Есть ли чувственная вещь, от которой не отвернулось бы понятие? Вспомним те редкие страницы Кьеркегора, где проблескивает совершенно неожиданная, чистейшая радость. В его сочинениях, окрашенных пепельными тонами, такие мгновения поистине ошеломляют. Если было в мире сердце, лишенное земных благ, сердце, отделенное от чувственного предмета бесконечной кружной дорогой, то это, конечно, тревожное сердце Кьеркегора, сознававшего, что ему доступны лишь сущности, что ему не дано выйти из круга общих понятий. Он сражался с системой. Но система неизбежно вырастает из понятия, единственного блага, которым располагал Кьеркегор. Он старался верить в Бога… Его радость всегда была недолгой: мгновенный просвет в небе, вечно затянутом грозовыми облаками. Чтобы этот просвет открылся, надо было воспарять из царства невозможности, где, как нам кажется, мы живем, в иное царство, где все внезапно дарованное, все становится возможным; говоря точнее, надо было — как и теперь — прорывать понятие, эту тучу, подавляющую нас своим гнетом. В понятийном человеке есть какое-то отсупничество, бесконечное отпадение от сущего. Эта измена и стала его тоской, страхом, отчаянием. Но иногда мир встает во весь свой рост, непостижимое наваждение рассеивается, и в единственном миге, словно высшей милостью, изливается все живое и чистое, что есть в бытии. Эту радость приносит прорыв, осуществляемый духом в его стремлении к трудной реальности.
В Равенне, возле ее гробниц, чувствуешь похожую радость. И поэтому я вновь возвращаюсь в Равенну — к источнику света, обретающего значение в себе и через себя. В Равенне ничто не омрачает чистоты этого яркого блеска, без которого, я понял, жизнь была бы просто невозможна, ничто здесь не отвлекает гения могил от роли посвятителя, принадлежащей ему в судьбе нашего духа.
Пусть не покажется странным, что я придаю столь большое значение памятникам, увиденным в одном из городов. Я далек и от желания выстраивать аллегории, и от обычной — впрочем, по-своему таинственной, — склонности к размышлениям над руинами.

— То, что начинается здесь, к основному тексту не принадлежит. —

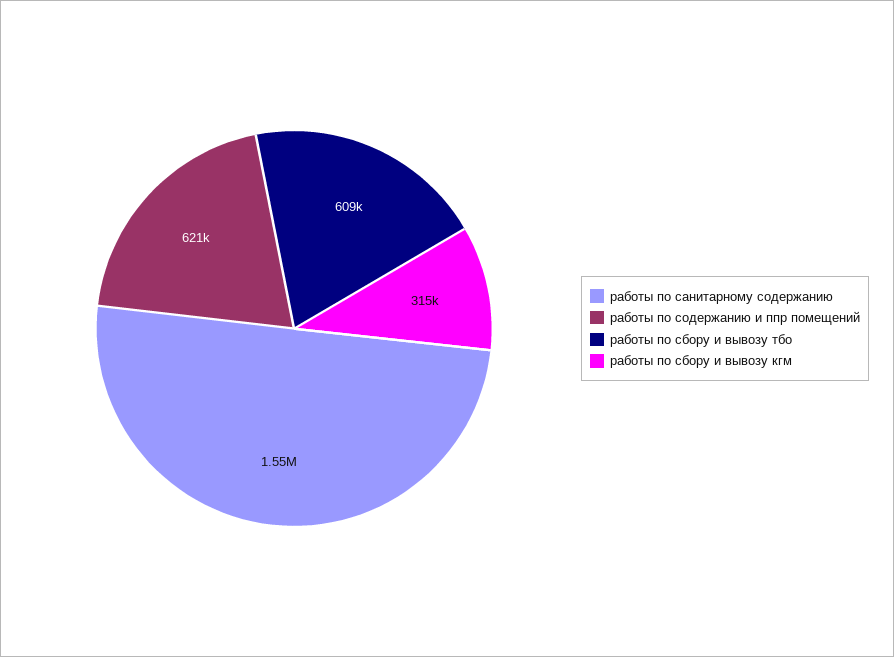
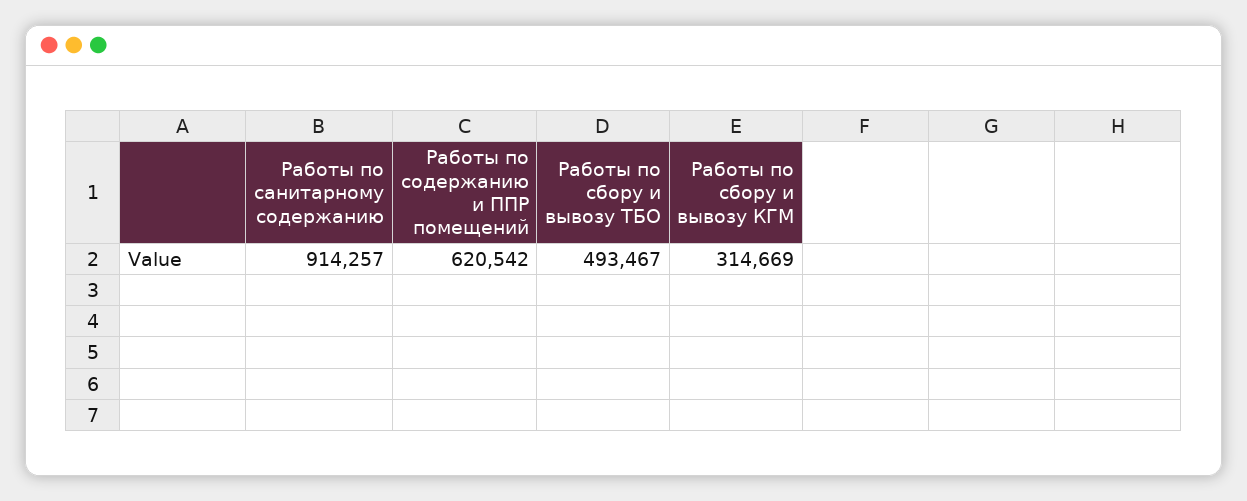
работы по санитарному содержанию: 1550000 -> 914257
работы по сбору и вывозу тбо: 609000 -> 493467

Дело совсем в другом: я защищаю некую истину, которая упорно пробивается сквозь истину понятия и которую оно столь же упорно подавляет. И суть этой истины, среди прочего, в том, что любой город, где нам доводится жить, — скажем, та же Равенна, — ничем не хуже философского первоначала и с таким же правом может служить основанием всеобщего. В том, что улицы и камни Равенны не хуже понятийной дедукции и с успехом могли бы ее заменить; что мельчайший осколок любого из камней, лежащих здесь, в неопровержимости своего наличия, служит точнейшим эквивалентом обобщенности понятия. И вот что еще: всеобщее, эту категорию, наиболее полезную для нашего возможного счастья, нужно с начала и до конца открыть заново. Всеобщее не какой-то там закон, который — ради того чтобы оставаться повсюду одним и тем же — по-настоящему не действует нигде. У всеобщего есть свое место. В любом месте, где его ищет взгляд, всеобщее является тем применением, какое можно для него найти. Я думаю о греческой формуле «место истины»{5}, освобожденной от прежнего смысла и соединенной с другим представлением — о том, что при известных условиях я сумею наяву увидеть бодрствующую истину и дорогу, позволяющую к ней прийти. Место истины — это место глубочайшего превращения. Так новый исходный принцип перестраивает опирающуюся на него науку — но в этом случае исходным принципом становится некоторая точка нашего мира: памятник архитектуры, удивительный ландшафт, статуя. Чем иным было такое место в древние времена, если не оракулом, и чем иным остается теперь, если не родиной?